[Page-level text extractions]
____________

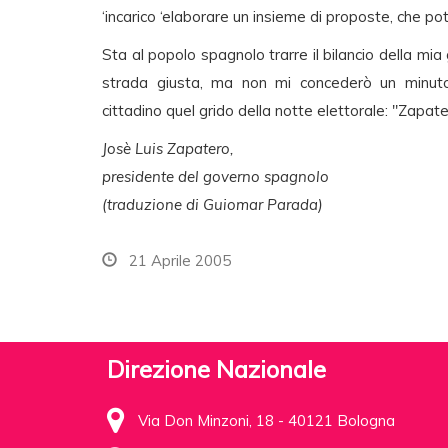
‘incarico ‘elaborare un insieme di proposte, che po
Sta al popolo spagnolo trarre il bilancio della mia
strada giusta, ma non mi concederò un minuto
cittadino quel grido della notte elettorale: "Zapate
Josè Luis Zapatero,
presidente del governo spagnolo
(traduzione di Guiomar Parada)
21 Aprile 2005
Direzione Nazionale
Via Don Minzoni, 18 - 40121 Bologna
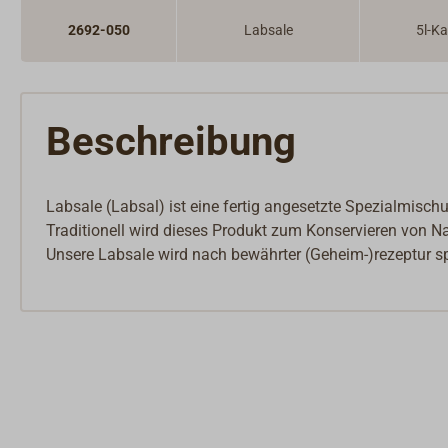
2692-050
Labsale
5l-Ka
Beschreibung
Labsale (Labsal) ist eine fertig angesetzte Spezialmischu
Traditionell wird dieses Produkt zum Konservieren von 
Unsere Labsale wird nach bewährter (Geheim-)rezeptur sp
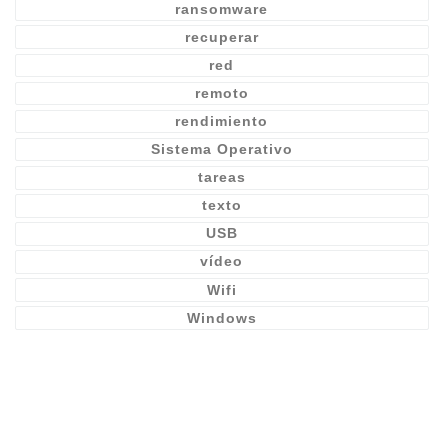
ransomware
recuperar
red
remoto
rendimiento
Sistema Operativo
tareas
texto
USB
vídeo
Wifi
Windows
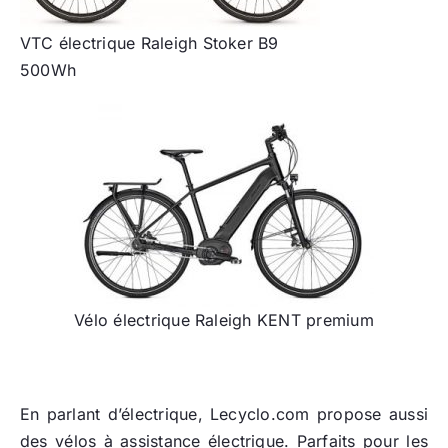
VTC électrique Raleigh Stoker B9
500Wh
Vélo électrique Raleigh KENT premium
En parlant d’électrique, Lecyclo.com propose aussi
des vélos à assistance électrique. Parfaits pour les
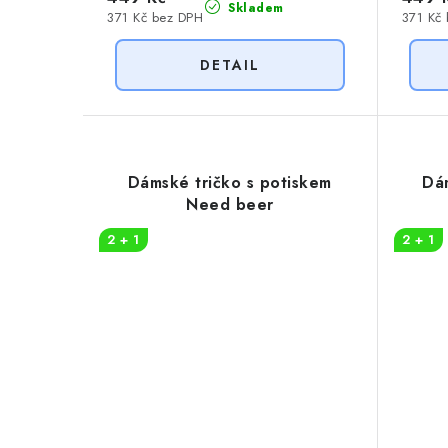
Skladem
371 Kč bez DPH
371 Kč
Dámské tričko s potiskem
Dám
Need beer
2 + 1
2 + 1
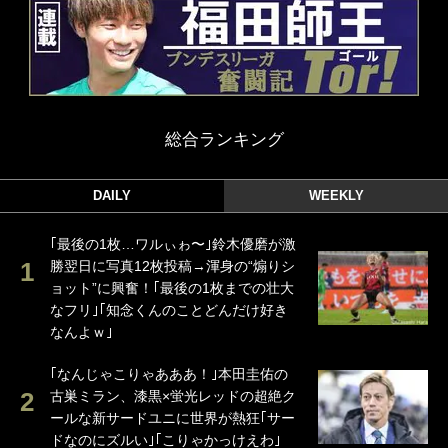
総合ランキング
DAILY
WEEKLY
｢最後の1枚…ワルぃゎ〜｣鈴木優磨が激
勝翌日に写真12枚投稿→渾身の“煽りシ
ョット”に興奮！｢最後の1枚までの壮大
なフリ｣｢知念くんのことどんだけ好き
なんよｗ｣
｢なんじゃこりゃあああ！｣本田圭佑の
古巣ミラン、漆黒×蛍光レッドの超絶ク
ールな新サードユニに世界が熱狂｢サー
ドなのにズルい｣｢こりゃかっけえわ｣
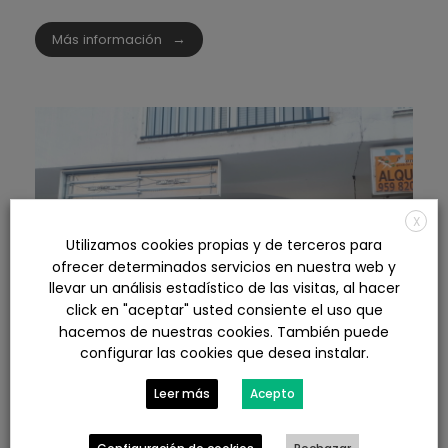
Más información
X
Utilizamos cookies propias y de terceros para
ofrecer determinados servicios en nuestra web y
llevar un análisis estadístico de las visitas, al hacer
click en "aceptar" usted consiente el uso que
hacemos de nuestras cookies. También puede
configurar las cookies que desea instalar.
Leer más
Acepto
Apertura de gestoría Fiscal y
1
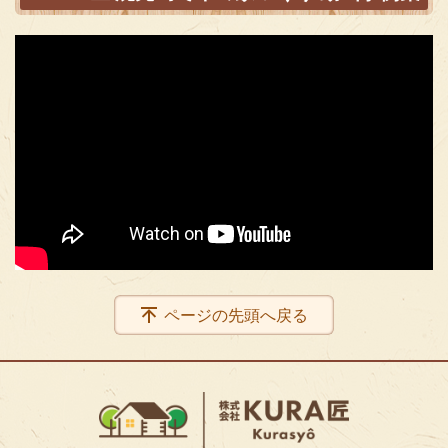
ページの先頭へ戻る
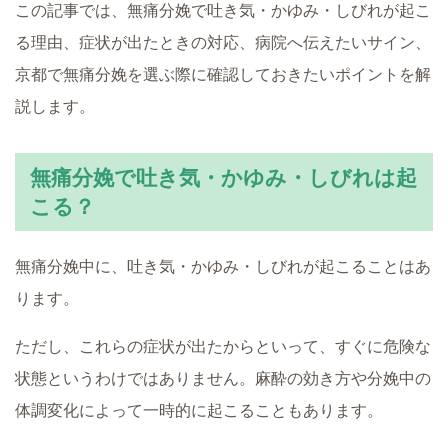
この記事では、無痛分娩で吐き気・かゆみ・しびれが起こ
る理由、症状が出たときの対応、病院へ伝えたいサイン、
京都で無痛分娩を選ぶ際に確認しておきたいポイントを解
説します。
無痛分娩で吐き気・かゆみ・しびれは起
こる？
無痛分娩中に、吐き気・かゆみ・しびれが起こることはあ
ります。
ただし、これらの症状が出たからといって、すぐに危険な
状態というわけではありません。麻酔の効き方や分娩中の
体調変化によって一時的に起こることもあります。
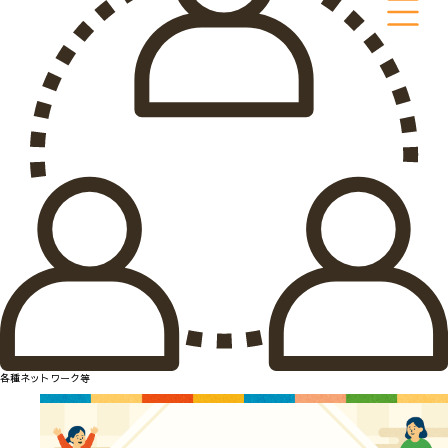
各種ネットワーク等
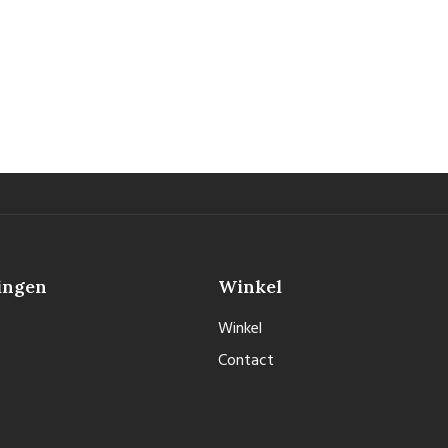
ingen
Winkel
Winkel
Contact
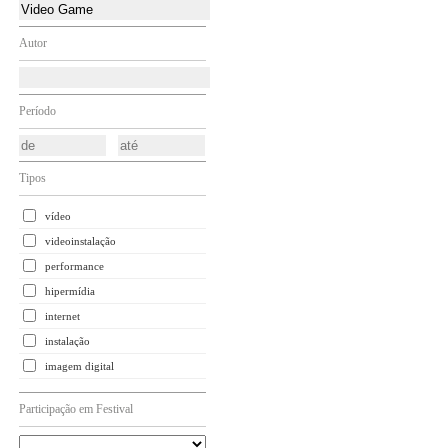
Autor
Período
Tipos
vídeo
videoinstalação
performance
hipermídia
internet
instalação
imagem digital
Participação em Festival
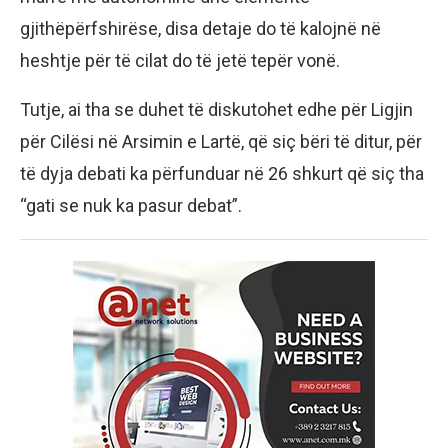
gjithëpërfshirëse, disa detaje do të kalojnë në
heshtje për të cilat do të jetë tepër vonë.
Tutje, ai tha se duhet të diskutohet edhe për Ligjin
për Cilësi në Arsimin e Lartë, që siç bëri të ditur, për
të dyja debati ka përfunduar në 26 shkurt që siç tha
“gati se nuk ka pasur debat”.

____________

Copy out each line of the data that has the word "électrique" in it.

**Solved problem:**
VTC électrique Raleigh Stoker B9
Vélo électrique Raleigh KENT premium
En parlant d’électrique, Lecyclo.com propose aussi
des vélos à assistance électrique. Parfaits pour les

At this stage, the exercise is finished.